There is, unmistakably, a sulk in this text—but it is expertly disguised. Consider this line:

“What I decided to do instead was talk about the role of grammar description in SFL, which some of us believe is foundational.”

This is a subtle act of self-elevation. Martin does not say “I believe it is foundational,” which would expose the personal investment. He says “some of us,” which both distributes the stance across an implied cohort and leaves space for others to disagree—without appearing defensive.

At the same time, it positions Martin among a dwindling minority who still defend foundational grammatical description. The implication is that the community has drifted—but he has not.

The sulk is there, but it is a graceful sulk. Not bitterness, but weariness. Not grievance, but resignation. Not “I deserved better,” but “We all deserve better—but especially those doing the hard work no one values.”


Strategic Repositioning

Martin is not merely reacting. He is repositioning. By presenting himself as a defender of the grammatical tradition, he aligns himself with Halliday’s legacy—despite having spent much of his career moving the field toward discourse semantics.

This is perhaps the most ironic feature of the abstract. For decades, Martin and Rose have argued that clause-level grammar and system networks are insufficient for capturing meaning. They have championed discourse semantics as a more powerful and extensible model. Grammar, in their hands, has often been subordinated to higher-level categories like genre, phase, and appraisal.

And yet, here we find Martin invoking the centrality of grammatical description—invoking the very Hallidayan project he once helped to relativise.

Why?

Because grammar, now under threat, can be rhetorically repurposed as heritage. By wrapping himself in Halliday’s flag, Martin is able to reframe the rejection of his own grammatical work as a betrayal of SFL’s founding ethos. It’s a brilliant manoeuvre—but also a revealing one.


Casting Doubt on the Reviewers

Perhaps the most important rhetorical function of the abstract is to cast doubt—not directly on the reviewers, but on their expertise.

By giving a seminar on Halliday’s grammar, Martin positions himself as a senior scholar with authority over one of the most technical and foundational parts of the field. This move tacitly undermines the legitimacy of those who rejected the paper. If the author of Working with Discourse and Genre and Institutions is still explaining the verbal group to postgraduate students, then who are these anonymous reviewers to “trash” his work?

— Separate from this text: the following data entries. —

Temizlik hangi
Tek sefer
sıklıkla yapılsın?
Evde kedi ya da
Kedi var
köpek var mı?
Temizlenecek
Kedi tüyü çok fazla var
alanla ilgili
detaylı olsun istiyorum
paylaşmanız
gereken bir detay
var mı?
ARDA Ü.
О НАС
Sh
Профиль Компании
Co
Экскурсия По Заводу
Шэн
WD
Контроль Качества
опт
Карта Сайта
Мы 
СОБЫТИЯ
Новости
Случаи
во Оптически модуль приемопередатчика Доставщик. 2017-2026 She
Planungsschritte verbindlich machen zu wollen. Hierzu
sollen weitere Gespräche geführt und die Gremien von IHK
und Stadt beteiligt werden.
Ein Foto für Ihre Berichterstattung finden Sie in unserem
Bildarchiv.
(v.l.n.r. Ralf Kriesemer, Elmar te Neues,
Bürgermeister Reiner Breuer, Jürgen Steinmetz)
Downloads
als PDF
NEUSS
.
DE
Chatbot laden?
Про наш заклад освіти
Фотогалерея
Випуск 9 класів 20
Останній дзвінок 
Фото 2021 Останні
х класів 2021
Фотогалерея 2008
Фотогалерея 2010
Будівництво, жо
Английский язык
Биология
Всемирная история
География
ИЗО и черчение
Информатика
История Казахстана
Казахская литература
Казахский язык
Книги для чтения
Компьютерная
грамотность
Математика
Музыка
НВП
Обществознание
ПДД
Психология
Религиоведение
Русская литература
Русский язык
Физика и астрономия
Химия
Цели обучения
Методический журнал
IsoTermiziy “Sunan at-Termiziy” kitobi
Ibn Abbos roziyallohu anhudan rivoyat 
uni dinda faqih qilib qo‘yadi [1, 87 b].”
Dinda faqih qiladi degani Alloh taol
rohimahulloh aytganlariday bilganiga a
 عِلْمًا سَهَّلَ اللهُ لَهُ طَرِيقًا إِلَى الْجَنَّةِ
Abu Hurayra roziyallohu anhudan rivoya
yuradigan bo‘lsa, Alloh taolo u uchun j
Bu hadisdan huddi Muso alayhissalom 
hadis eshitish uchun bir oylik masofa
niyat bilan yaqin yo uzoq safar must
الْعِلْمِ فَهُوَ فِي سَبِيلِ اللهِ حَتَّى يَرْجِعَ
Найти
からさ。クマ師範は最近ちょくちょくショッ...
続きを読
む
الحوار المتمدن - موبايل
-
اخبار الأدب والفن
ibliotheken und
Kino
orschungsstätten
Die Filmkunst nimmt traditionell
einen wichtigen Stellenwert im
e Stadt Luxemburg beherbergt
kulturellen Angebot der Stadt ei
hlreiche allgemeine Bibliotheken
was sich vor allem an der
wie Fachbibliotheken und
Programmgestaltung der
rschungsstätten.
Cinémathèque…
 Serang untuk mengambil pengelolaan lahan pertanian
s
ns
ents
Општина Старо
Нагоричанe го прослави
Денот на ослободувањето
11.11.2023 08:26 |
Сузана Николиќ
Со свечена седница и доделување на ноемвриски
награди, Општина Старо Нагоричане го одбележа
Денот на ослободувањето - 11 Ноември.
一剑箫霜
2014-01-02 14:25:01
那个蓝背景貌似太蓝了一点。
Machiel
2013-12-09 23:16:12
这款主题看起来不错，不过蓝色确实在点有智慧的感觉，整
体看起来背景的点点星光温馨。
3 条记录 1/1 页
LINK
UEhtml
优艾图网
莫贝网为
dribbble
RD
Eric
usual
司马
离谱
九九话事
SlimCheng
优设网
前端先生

The seminar becomes not just a fallback, but a demonstration—a reassertion of disciplinary authority through pedagogical performance. It says: “You may have dismissed my paper, but I’m still the one explaining how the system works.”


Interpersonal Stratification: The Social Logic of the SFL Seminar

In SFL, seminars are not just technical presentations; they are social events where meanings are negotiated and allegiances performed. Martin’s abstract enacts this with precision.

  • It lowers interpersonal dominance through humour and self-deprecation.

  • It raises ideological stakes by invoking foundational commitments.

  • It manages face by displacing critique onto the field’s changing values rather than his own missteps.

  • It reclaims authority by performing expertise rather than claiming it.

In this light, the seminar abstract is not just a preamble to a talk—it is itself a talk, one that stages a rehearsal of legitimacy and belonging.


Conclusion: When the Ground Shifts, Shift With It

What we see here is not simply disappointment, nor merely resilience. It is a finely tuned rhetorical strategy that turns critique into community reflection, rejection into reframing, and personal injury into institutional allegory.

Yes, it’s a sulk. But it’s a strategic sulk.

And yes, it’s ironic. A career of elevating discourse semantics over grammar culminating in a defence of grammar’s centrality? That’s rich. But it’s also what makes the text so fascinating. It stages, in miniature, the long-running ideological tensions of the SFL tradition—while gently repackaging them as an after-hours chat among friends.

In the end, Martin is not asking the field to accept his paper. He is asking the field to remember who it is—and who he has been to it.

And that’s a move no reviewer can fully reject.